One of my favorite shows at last year's Fringe Festival was Fruit Fly: The Musical, an original and auto-biographical musical about the lifelong friendship between a gay man and a straight woman, written by and starring real-life best friends Max Wojtanowicz and Sheena Janson (with music by Michael Gruber and direction by Nikki Swoboda). I found it to be funny, sweet, and refreshingly genuine. An updated version of the piece was presented last weekend as part of Illusion Theater's new works series called "Fresh Ink" (the series continues this weekend with playwright Jeffrey Hatcher's one-man Hamlet, starring himself). A few changes have been made - Theater Latte Da's Peter Rothstein came on board as a director (which always makes everything better), new scenes and songs have been added, and the part of Sheena Janson is now being played by Cat Brindisi. Despite the changes, it's just as fresh, funny, real, and poignant as I remember it. With clever lyrics, catchy tunes, and an honest and heartfelt story of friendship that everyone can relate to, I think the piece has much more life to it. In a way, casting someone else as one of the original creator/characters proves that the piece works on its own (and if I were casting someone to play me in a musical, I'd pick Cat too!). I see this as a [title of show] - a musical based on the creators' real lives, with the creators playing themselves (or perhaps more theatrical versions of themselves), but that still maintains all its wonderful qualities when other actors are cast as these characters.

fruit and fly: Max Wojtanowicz (as himself)
and Cat Brindisi (as Sheena Janson)
Max and Sheena (played by Cat, who smoothly steps in as if she'd been there all along) tell the story of their friendship, from their first meeting in the 5th grade, to the awkward high school years when Sheena's advances are rebuffed, to when Max finally tells Sheena (before his family) that he's gay, to Max's jealousy when Sheena starts spending more time with her boyfriend and less with him. It's incredibly honest and genuine as they reenact some of their most awkward, momentous, and poignant moments on stage for everyone to see. In song! And such great songs - really fast and clever lyrics, with great melodies and catchy hooks. There's the title song (a list song that recites many silly pairs of things), a duet by Max and Sheena's moms who think they're perfect for each other, my personal favorite, "Drinking on a Thursday" (any song that mentions Liz Lemon is a winner in my book), and half a dozen other songs, both solos and duets.

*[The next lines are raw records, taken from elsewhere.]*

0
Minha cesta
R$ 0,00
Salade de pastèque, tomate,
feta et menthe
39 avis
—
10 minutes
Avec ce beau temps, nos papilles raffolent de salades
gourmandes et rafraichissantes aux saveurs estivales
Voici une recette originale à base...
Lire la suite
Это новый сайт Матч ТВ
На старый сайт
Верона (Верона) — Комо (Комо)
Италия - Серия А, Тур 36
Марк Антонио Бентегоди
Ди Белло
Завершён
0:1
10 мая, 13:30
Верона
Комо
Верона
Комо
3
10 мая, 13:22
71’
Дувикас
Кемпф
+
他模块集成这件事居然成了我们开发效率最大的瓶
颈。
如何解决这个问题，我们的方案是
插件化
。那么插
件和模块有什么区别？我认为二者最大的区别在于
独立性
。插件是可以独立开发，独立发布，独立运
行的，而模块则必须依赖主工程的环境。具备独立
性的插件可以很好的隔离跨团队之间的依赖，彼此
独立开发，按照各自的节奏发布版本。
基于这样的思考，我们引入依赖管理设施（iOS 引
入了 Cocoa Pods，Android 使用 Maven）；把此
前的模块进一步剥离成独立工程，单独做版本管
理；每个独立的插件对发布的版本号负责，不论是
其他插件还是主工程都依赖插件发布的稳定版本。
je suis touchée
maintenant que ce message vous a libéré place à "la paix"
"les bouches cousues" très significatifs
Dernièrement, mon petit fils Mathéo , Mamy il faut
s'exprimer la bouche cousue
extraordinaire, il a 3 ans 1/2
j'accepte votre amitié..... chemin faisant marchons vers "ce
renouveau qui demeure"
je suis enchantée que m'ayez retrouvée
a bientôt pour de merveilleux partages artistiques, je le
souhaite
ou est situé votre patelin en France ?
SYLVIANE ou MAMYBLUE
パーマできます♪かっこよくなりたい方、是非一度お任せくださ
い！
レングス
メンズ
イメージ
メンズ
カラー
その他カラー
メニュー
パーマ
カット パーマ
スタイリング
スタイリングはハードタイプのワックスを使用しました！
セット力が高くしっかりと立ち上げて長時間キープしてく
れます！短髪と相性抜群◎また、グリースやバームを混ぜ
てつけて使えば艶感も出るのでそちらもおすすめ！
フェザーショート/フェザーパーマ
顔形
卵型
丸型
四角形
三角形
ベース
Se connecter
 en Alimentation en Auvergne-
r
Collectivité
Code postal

The Fringe version of Fruit Fly was presented in the round, with the main set piece being a round cubby-holed seat-belted table from which various props were pulled. The new version was staged more like a reading, with music stands added to the same table. But rather than ignore the music stands and pretend they're not there, the team cleverly incorporated them as props. Despite being a workshop of a new work, it ran very smoothly. I think it's perfectly delightful and endearing.

I fully expect to see another (even better) version of Fruit Fly: The Musical at some point in the future (and maybe even get the soundtrack to sing along to in my car). Until that time, there's a new Fringe musical by the Fruit Fly team, with the deliciously awkward title of Shelly Bachberg Presents: How Helen Keller and Anne Frank Freed the Slaves: The Musical, playing at the New Century Theatre the first week of August.